The less interesting you are, the fewer questions they will ask. By going gray rock, they will usually lose interest and wander off toward someone else. It’s a far better approach than direct confrontation because they’ve already shown they won’t be honest and forthright with you.
4. Create distance between you as much as you can.
Distance is good. It may be tempting to call the person out on their bad behavior instead, but that can actually blow up in your face. Why? Well, an interesting thing I’ve realized over the years is that a lot of people just aren’t good at seeing manipulators and liars. That’s why you have so many friend groups where betrayal happens, and everyone thinks the victim is the bad guy. It’s also one way that domestic abusers thrive. A cunning abuser is exceptionally difficult to spot. As such, if you call this person out, you may end up getting labeled the bad guy by others in your social circle.
When people have shown you they are not to be trusted, there’s no point keeping them close to you. If you do, you’ll need to keep an eye on them the whole time to avoid their manipulation. That’s not something anyone wants to do, really. It’s just a waste of time and energy that you could be putting into a healthy connection.
5. Use short, clear boundaries.
If you can’t separate yourself from the person entirely, you’re going to need boundaries. When you establish boundaries with a manipulative person, limit the information or reasoning you give them. If you apologize or over-explain yourself, they will take that to mean they can persuade or convince you to move your boundary. It hints that you feel guilty, and that’s when a manipulator will start pushing hard on you.
Keep it short and simple. State your boundary, or use a hard “no, I’m not doing that” to protect your space. They may respond with anger, tears, or manipulation, but don’t let that sway you. They’ll use whatever tool they can to get their way, so have your wits about you.

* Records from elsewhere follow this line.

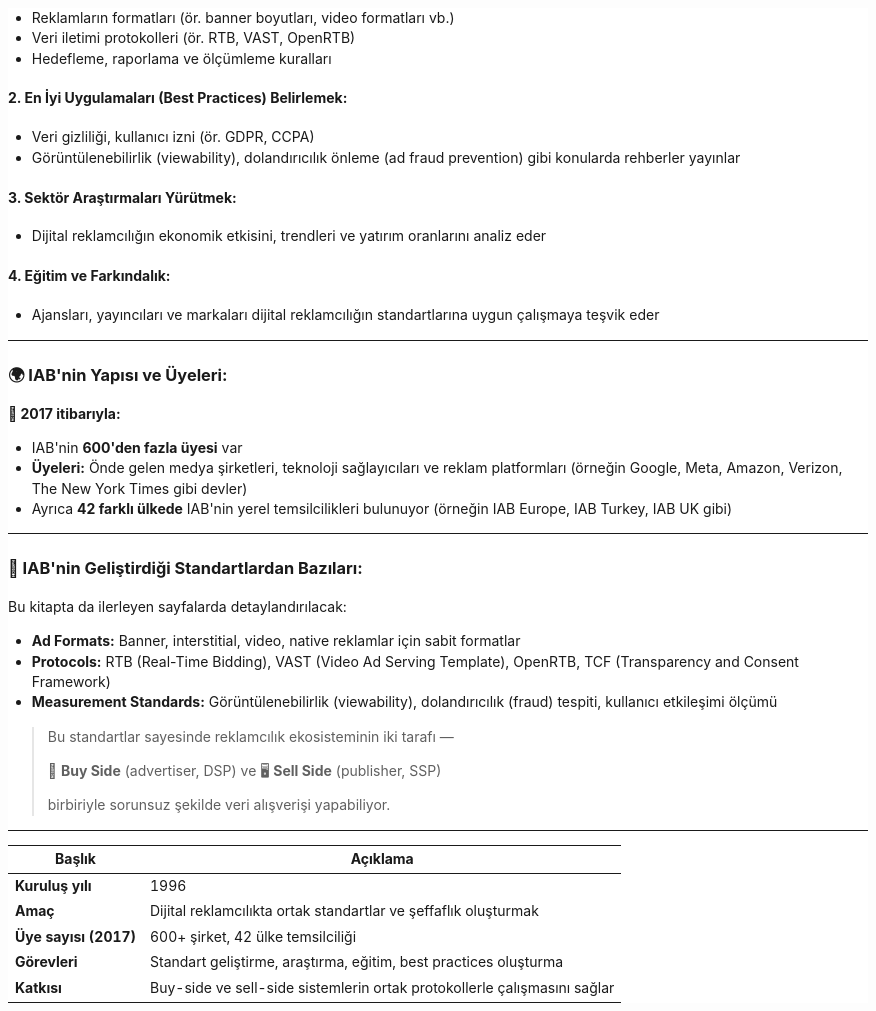 - Reklamların formatları (ör. banner boyutları, video formatları vb.)
- Veri iletimi protokolleri (ör. RTB, VAST, OpenRTB)
- Hedefleme, raporlama ve ölçümleme kuralları

#### **2. En İyi Uygulamaları (Best Practices) Belirlemek:**

- Veri gizliliği, kullanıcı izni (ör. GDPR, CCPA)
- Görüntülenebilirlik (viewability), dolandırıcılık önleme (ad fraud prevention) gibi konularda rehberler yayınlar

#### **3. Sektör Araştırmaları Yürütmek:**

- Dijital reklamcılığın ekonomik etkisini, trendleri ve yatırım oranlarını analiz eder

#### **4. Eğitim ve Farkındalık:**

- Ajansları, yayıncıları ve markaları dijital reklamcılığın standartlarına uygun çalışmaya teşvik eder

---

### 🌍 IAB'nin Yapısı ve Üyeleri:

**📅 2017 itibarıyla:**

- IAB'nin **600'den fazla üyesi** var
- **Üyeleri:** Önde gelen medya şirketleri, teknoloji sağlayıcıları ve reklam platformları (örneğin Google, Meta, Amazon, Verizon, The New York Times gibi devler)
- Ayrıca **42 farklı ülkede** IAB'nin yerel temsilcilikleri bulunuyor (örneğin IAB Europe, IAB Turkey, IAB UK gibi)

---

### 🔗 IAB'nin Geliştirdiği Standartlardan Bazıları:

Bu kitapta da ilerleyen sayfalarda detaylandırılacak:

- **Ad Formats:** Banner, interstitial, video, native reklamlar için sabit formatlar
- **Protocols:** RTB (Real-Time Bidding), VAST (Video Ad Serving Template), OpenRTB, TCF (Transparency and Consent Framework)
- **Measurement Standards:** Görüntülenebilirlik (viewability), dolandırıcılık (fraud) tespiti, kullanıcı etkileşimi ölçümü

> Bu standartlar sayesinde reklamcılık ekosisteminin iki tarafı —
> 
> 🎯 **Buy Side** (advertiser, DSP) ve
> 🖥️ **Sell Side** (publisher, SSP)
> 
> birbiriyle sorunsuz şekilde veri alışverişi yapabiliyor.

---

| Başlık                | Açıklama                                                                  |
| --------------------- | ------------------------------------------------------------------------- |
| **Kuruluş yılı**      | 1996                                                                      |
| **Amaç**              | Dijital reklamcılıkta ortak standartlar ve şeffaflık oluşturmak          |
| **Üye sayısı (2017)** | 600+ şirket, 42 ülke temsilciliği                                         |
| **Görevleri**         | Standart geliştirme, araştırma, eğitim, best practices oluşturma         |
| **Katkısı**           | Buy-side ve sell-side sistemlerin ortak protokollerle çalışmasını sağlar |
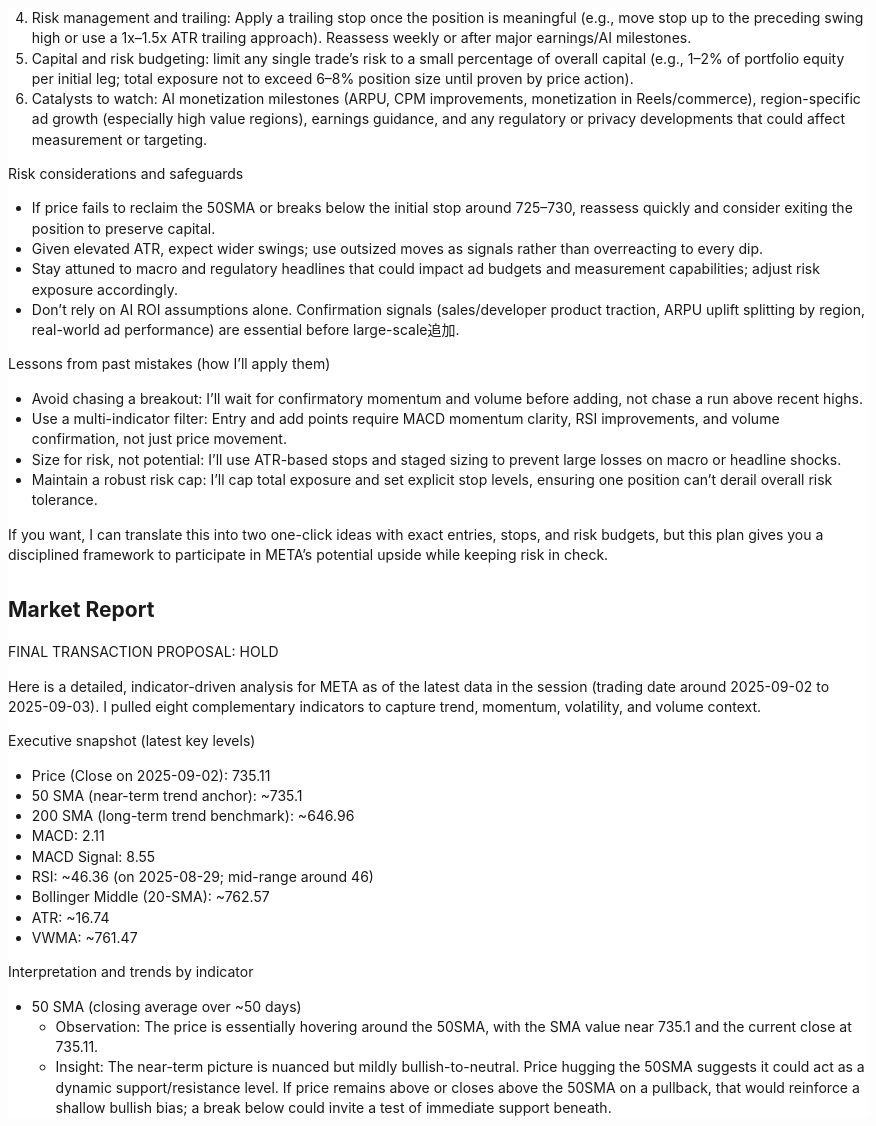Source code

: 4) Risk management and trailing: Apply a trailing stop once the position is meaningful (e.g., move stop up to the preceding swing high or use a 1x–1.5x ATR trailing approach). Reassess weekly or after major earnings/AI milestones.
5) Capital and risk budgeting: limit any single trade’s risk to a small percentage of overall capital (e.g., 1–2% of portfolio equity per initial leg; total exposure not to exceed 6–8% position size until proven by price action).
6) Catalysts to watch: AI monetization milestones (ARPU, CPM improvements, monetization in Reels/commerce), region-specific ad growth (especially high value regions), earnings guidance, and any regulatory or privacy developments that could affect measurement or targeting.

Risk considerations and safeguards
- If price fails to reclaim the 50SMA or breaks below the initial stop around 725–730, reassess quickly and consider exiting the position to preserve capital.
- Given elevated ATR, expect wider swings; use outsized moves as signals rather than overreacting to every dip.
- Stay attuned to macro and regulatory headlines that could impact ad budgets and measurement capabilities; adjust risk exposure accordingly.
- Don’t rely on AI ROI assumptions alone. Confirmation signals (sales/developer product traction, ARPU uplift splitting by region, real-world ad performance) are essential before large-scale追加.

Lessons from past mistakes (how I’ll apply them)
- Avoid chasing a breakout: I’ll wait for confirmatory momentum and volume before adding, not chase a run above recent highs.
- Use a multi-indicator filter: Entry and add points require MACD momentum clarity, RSI improvements, and volume confirmation, not just price movement.
- Size for risk, not potential: I’ll use ATR-based stops and staged sizing to prevent large losses on macro or headline shocks.
- Maintain a robust risk cap: I’ll cap total exposure and set explicit stop levels, ensuring one position can’t derail overall risk tolerance.

If you want, I can translate this into two one-click ideas with exact entries, stops, and risk budgets, but this plan gives you a disciplined framework to participate in META’s potential upside while keeping risk in check.

## Market Report

 FINAL TRANSACTION PROPOSAL: HOLD

Here is a detailed, indicator-driven analysis for META as of the latest data in the session (trading date around 2025-09-02 to 2025-09-03). I pulled eight complementary indicators to capture trend, momentum, volatility, and volume context.

Executive snapshot (latest key levels)
- Price (Close on 2025-09-02): 735.11
- 50 SMA (near-term trend anchor): ~735.1
- 200 SMA (long-term trend benchmark): ~646.96
- MACD: 2.11
- MACD Signal: 8.55
- RSI: ~46.36 (on 2025-08-29; mid-range around 46)
- Bollinger Middle (20-SMA): ~762.57
- ATR: ~16.74
- VWMA: ~761.47

Interpretation and trends by indicator
- 50 SMA (closing average over ~50 days)
  - Observation: The price is essentially hovering around the 50SMA, with the SMA value near 735.1 and the current close at 735.11.
  - Insight: The near-term picture is nuanced but mildly bullish-to-neutral. Price hugging the 50SMA suggests it could act as a dynamic support/resistance level. If price remains above or closes above the 50SMA on a pullback, that would reinforce a shallow bullish bias; a break below could invite a test of immediate support beneath.

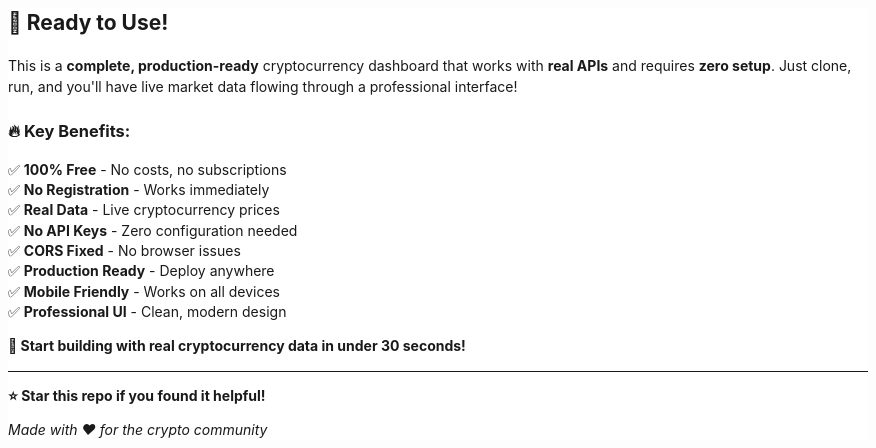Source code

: ## 🎉 **Ready to Use!**

This is a **complete, production-ready** cryptocurrency dashboard that works with **real APIs** and requires **zero setup**. Just clone, run, and you'll have live market data flowing through a professional interface!

### **🔥 Key Benefits:**
✅ **100% Free** - No costs, no subscriptions  
✅ **No Registration** - Works immediately  
✅ **Real Data** - Live cryptocurrency prices  
✅ **No API Keys** - Zero configuration needed  
✅ **CORS Fixed** - No browser issues  
✅ **Production Ready** - Deploy anywhere  
✅ **Mobile Friendly** - Works on all devices  
✅ **Professional UI** - Clean, modern design  

**🚀 Start building with real cryptocurrency data in under 30 seconds!**

---

**⭐ Star this repo if you found it helpful!**

*Made with ❤️ for the crypto community*
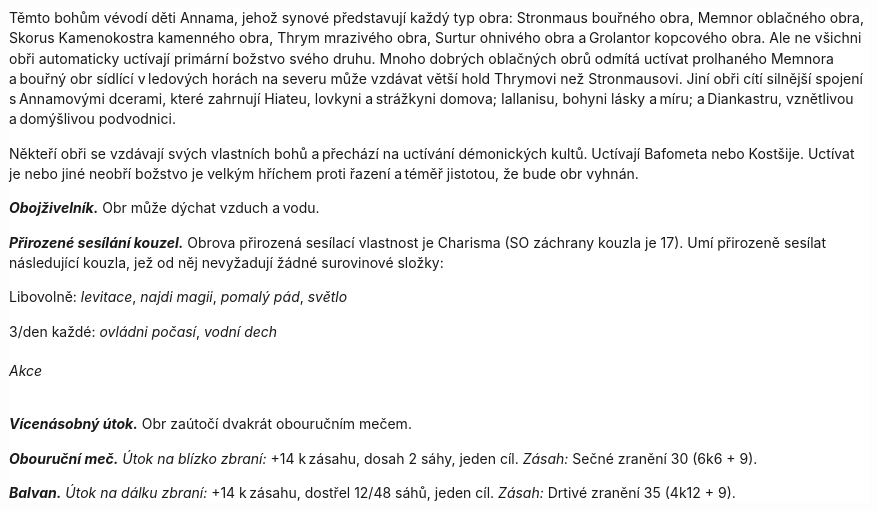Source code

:Těmto bohům vévodí děti Annama, jehož synové představují každý typ obra: Stronmaus bouřného obra, Memnor oblačného obra, Skorus Kamenokostra kamenného obra, Thrym mrazivého obra, Surtur ohnivého obra a Grolantor kopcového obra. Ale ne všichni obři automaticky uctívají primární božstvo svého druhu. Mnoho dobrých oblačných obrů odmítá uctívat prolhaného Memnora a bouřný obr sídlící v ledových horách na severu může vzdávat větší hold Thrymovi než Stronmausovi. Jiní obři cítí silnější spojení s Annamovými dcerami, které zahrnují Hiateu, lovkyni a strážkyni domova; Iallanisu, bohyni lásky a míru; a Diankastru, vznětlivou a domýšlivou podvodnici.
  
Někteří obři se vzdávají svých vlastních bohů a přechází na uctívání démonických kultů. Uctívají Bafometa nebo Kostšije. Uctívat je nebo jiné neobří božstvo je velkým hříchem proti řazení a téměř jistotou, že bude obr vyhnán.

</Card>
  
<Monster 
    title="Bouřný obr"
    subtitle="Obrovský obr, chaotické dobro"
    armor-class="16 (šupinová zbroj)"
    hit-points="230 (20k12 + 100)"
    speed="10 sáhů, plavání 10 sáhů"
    str="29 (+9)"
    dex="14 (+2)"
    con="20 (+5)"
    int="16 (+3)"
    wis="18 (+4)"
    cha="18 (+4)"
    saving-throws="Sil +14, Odl +10, Mdr +9, Cha +9"
    skills="Atletika +14, Historie +8, Mystika +8, Vnímání +9"
    damage-vulnerabilities=""
    damage-resistances="chladná"
    damage-immunities="blesková, hromová"
    condition-immunities=""
    senses="pasivní Vnímání 19"
    languages="gigantština, obecná řeč"
    challenge="13 (10 000 ZK)"
    >

***Obojživelník.*** Obr může dýchat vzduch a vodu.
  
***Přirozené sesílání kouzel.*** Obrova přirozená sesílací vlastnost je Charisma (SO záchrany kouzla je 17). Umí přirozeně sesílat následující kouzla, jež od něj nevyžadují žádné surovinové složky:
  
Libovolně: *levitace*, *najdi magii*, *pomalý pád*, *světlo*
  
3/den každé: *ovládni počasí*, *vodní dech*
  
###### Akce
  
***Vícenásobný útok.*** Obr zaútočí dvakrát obouručním mečem.
  
***Obouruční meč.*** *Útok na blízko zbraní:* +14 k zásahu, dosah 2 sáhy, jeden cíl. *Zásah:* Sečné zranění 30 (6k6 + 9).
  
***Balvan.*** *Útok na dálku zbraní:* +14 k zásahu, dostřel 12/48 sáhů, jeden cíl. *Zásah:* Drtivé zranění 35 (4k12 + 9).
  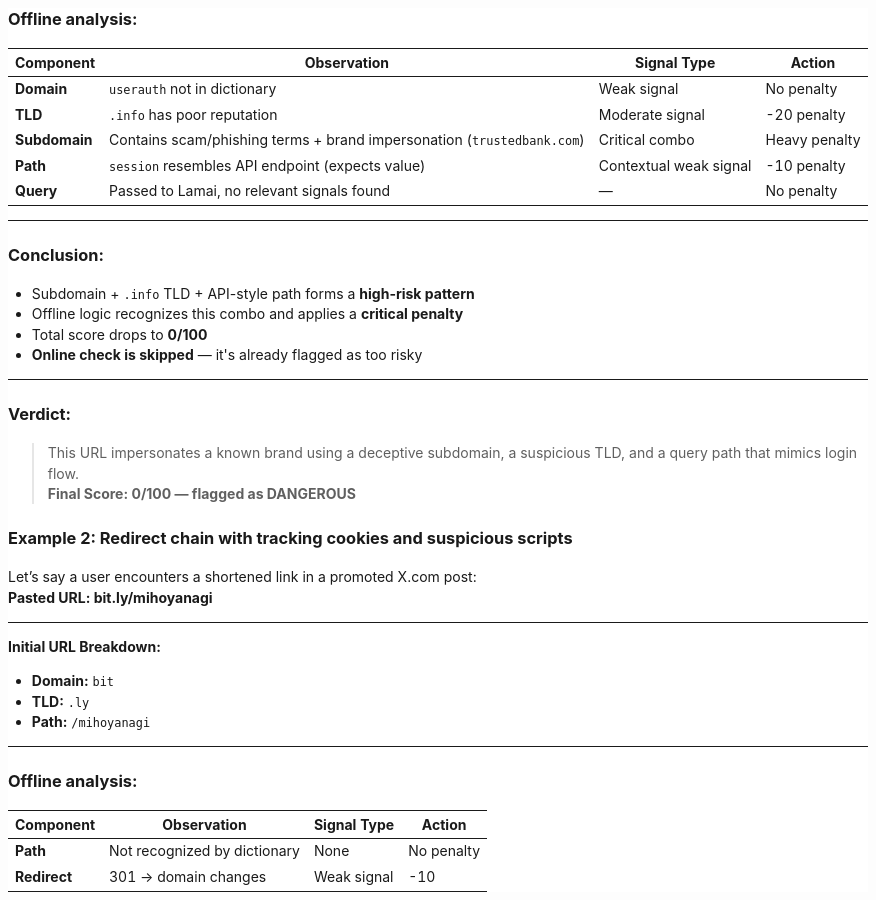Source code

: ### Offline analysis:

| Component      | Observation | Signal Type | Action |
|----------------|-------------|-------------|--------|
| **Domain**     | `userauth` not in dictionary | Weak signal | No penalty |
| **TLD**        | `.info` has poor reputation | Moderate signal | -20 penalty |
| **Subdomain**  | Contains scam/phishing terms + brand impersonation (`trustedbank.com`) | Critical combo | Heavy penalty |
| **Path**       | `session` resembles API endpoint (expects value) | Contextual weak signal | -10 penalty |
| **Query**      | Passed to Lamai, no relevant signals found | — | No penalty |

---

### Conclusion:

- Subdomain + `.info` TLD + API-style path forms a **high-risk pattern**
- Offline logic recognizes this combo and applies a **critical penalty**
- Total score drops to **0/100**
- **Online check is skipped** — it's already flagged as too risky

---

### Verdict:

> This URL impersonates a known brand using a deceptive subdomain, a suspicious TLD, and a query path that mimics login flow.  
> **Final Score: 0/100 — flagged as DANGEROUS**

### Example 2: Redirect chain with tracking cookies and suspicious scripts

Let’s say a user encounters a shortened link in a promoted X.com post:  
**Pasted URL: bit.ly/mihoyanagi**

---

**Initial URL Breakdown:**

- **Domain:** `bit`
- **TLD:** `.ly`
- **Path:** `/mihoyanagi`

---

### Offline analysis:

| Component | Observation | Signal Type | Action |
|-----------|-------------|-------------|--------|
| **Path**  | Not recognized by dictionary | None | No penalty |  
| **Redirect** | 301 -> domain changes | Weak signal | -10 |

6. Avoid depending on them for anything.
Any dependence you have on a person without integrity will be used against you later. It’s a weakness, a flaw in your armor that they can exploit when and how they need to. If they know you need them, they will absolutely take advantage of you however they can. So maintain independence as much as you can.
And listen, if you’re in a relationship with someone like this, let me save you years of heartache. The relationship is already dead and gone, regardless of how you feel about it. You may be in love with a person without integrity, but unfortunately, the heart doesn’t always make good decisions. That’s why you have to rely on your brain.
7. Document everything!
Should you need to deal with a person who lacks integrity at work, be certain to document everything. Always get it in writing. If they give you a verbal directive, wait until you can ask them on a device that will have records, like email. State what their directive was, and ask them if they could confirm that this is what they meant. That way, you have it in writing when they inevitably throw you under the bus to save their own ass.
Keep it calm and keep it professional. Chances are pretty good that they have buddied up to the important people – the boss, essential employees, and the lead gossip. If they’ve had time to ingratiate themselves, then those people aren’t likely to see what you do, so don’t expect them to be on your side. As I mentioned earlier, many people just aren’t that good at seeing through manipulation.
Final thoughts…
Integrity isn’t easy. It’s harder than a lot of people realize, particularly if you don’t feel like you’re wired for it. To those where it doesn’t come easy, it takes a lot of self-control and self-awareness to identify one’s own bad behavior. Most people without integrity don’t care about that, however. All they care about is getting what they want; everyone else’s needs be damned. Don’t let yourself be a victim of their plots and schemes. It’s usually not worth the energy you’ll spend on it.